Welsh businesses unable to re-open post-lockdown due to Brexit staff shortages
The boss of a Welsh food distribution company is calling for a special dispensation for workers from Europe to come to work in pubs, restaurants and hotels.
David Cattrall, the managing director of Harlech Foodservice, believes that they should be exempt from Brexit restrictions – just like fruit pickers coming from the continent to work on British farms.
There was huge frustration in the hospitality sector, he said, because many businesses were unable to reopen because of staff shortages caused by the UK leaving the European Union.
“We’re now seeing things steadily return and we’re getting very close now to parity with pre-Covid, 2019 levels of trade,” David Cattrall said.
“However, there are many customers who still haven’t opened and that’s mainly down to two reasons. Some of the properties are difficult in terms of the social restrictions that are still in place.
“The other factor is Brexit. Many customers are struggling to recruit staff. The biggest shortage is chefs, but it’s not just chefs – it’s right across the board in the tourism and hospitality industry.
“That’s affecting our customers’ ability to trade and the reason is Brexit and staff displacement during lockdown, with people finding jobs outside the industry after everything closed down, with people moving from hospitality to industries that were open.”
He said that the businesses with enough staff to get going again were doing a roaring trade because of the pent up demand.
Harlech Foodservice, which has bases in Criccieth in Gwynedd and Chester, has also been gearing up for a return to normal levels of trade.
They’re also on the lookout for larger premises in the Chester area as a staging post to increase sales.
“We’re seeing more customers opening every week and we are seeing sales returning as well,” David Cattrall said. “We’re not back to full speed but bear in mind sales were down 90 per cent when we were in full lockdown.
“The customers that are open and have enough people are doing really, really well.
“What we’re hearing is that the likes of Hickory’s or Robinson’s and other good operators are significantly out-performing 2019.
“It’s difficult to book in the places that are open but there is a shortage of places that are open.
“Schools are back to normal so we are seeing our education business return to normal. We’re seeing our schools contracts back to 2019 levels.
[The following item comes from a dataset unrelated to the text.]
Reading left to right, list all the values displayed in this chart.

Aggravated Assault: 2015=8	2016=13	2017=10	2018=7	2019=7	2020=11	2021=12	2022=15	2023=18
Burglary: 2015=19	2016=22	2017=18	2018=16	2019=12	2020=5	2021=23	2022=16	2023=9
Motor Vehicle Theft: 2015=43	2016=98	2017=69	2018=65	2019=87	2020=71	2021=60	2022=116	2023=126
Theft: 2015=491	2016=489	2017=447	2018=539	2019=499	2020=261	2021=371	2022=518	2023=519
“There is optimism out there for a really good summer if we can sort out the staff shortage so that our customers can fulfil their potential.”
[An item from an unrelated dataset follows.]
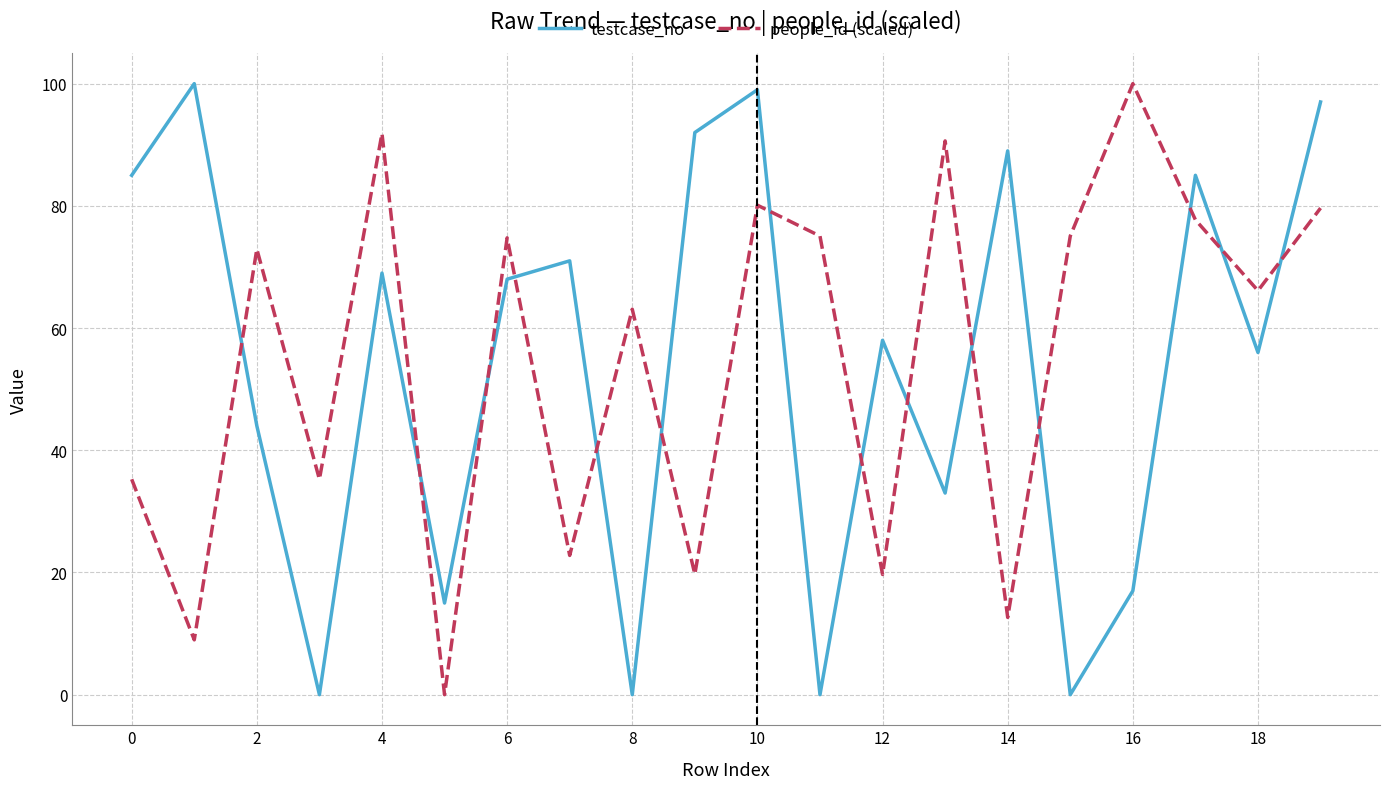

After their last crossing, which series has the higher values: people_id (scaled) or testcase_no?

testcase_no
He said that in the medium to longer-term they needed to do more in terms of training apprentices, but as there was very low level of unemployment in the country they needed to employ people from across the European continent.
“By and large these are jobs that British people do not want,” he said. “Brexit turned the tap off and the other problem is that people can’t come in because of Covid restrictions.
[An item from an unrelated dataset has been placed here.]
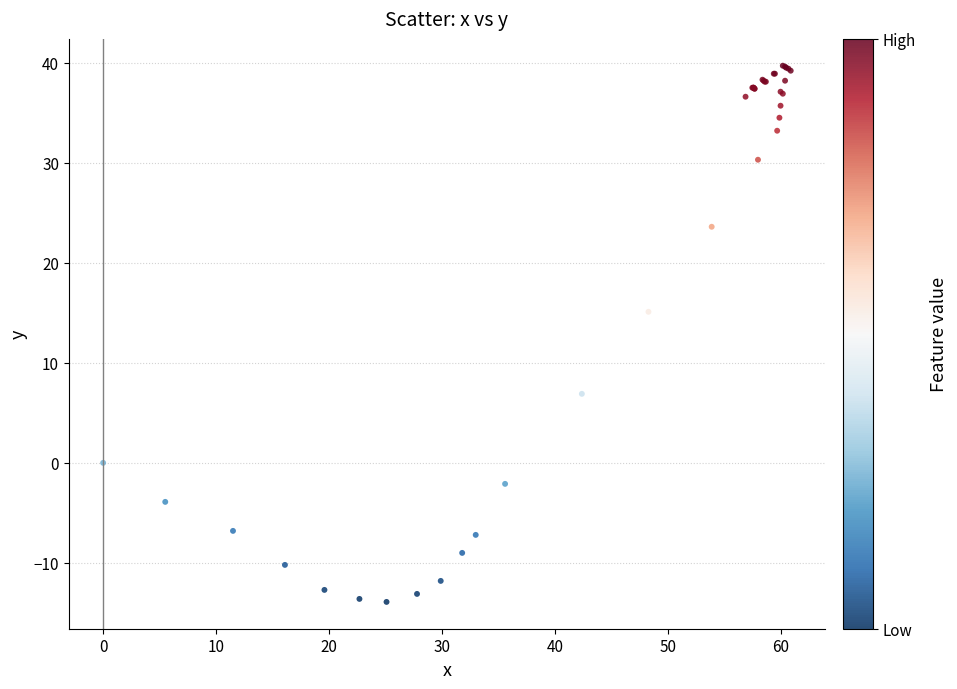

What Y value in the scatter plot is closest to 12?

15.1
“Farmers are allowed to bring in people from Europe to pick fruit but the hospitality industry isn’t allowed to do that.
“As a matter of urgency, the hospitality industry needs exactly the same kind of dispensation to bring in people from Europe. Without special dispensation, we’re putting higher skilled jobs at risk which may well be filled by British people.
“We need to be able to turn the tap back on because not to be able to fill these jobs is absolutely ludicrous.
“If we don’t we are going to damage an industry that is hugely important to our economy and that just doesn’t make sense. Let common sense prevail.”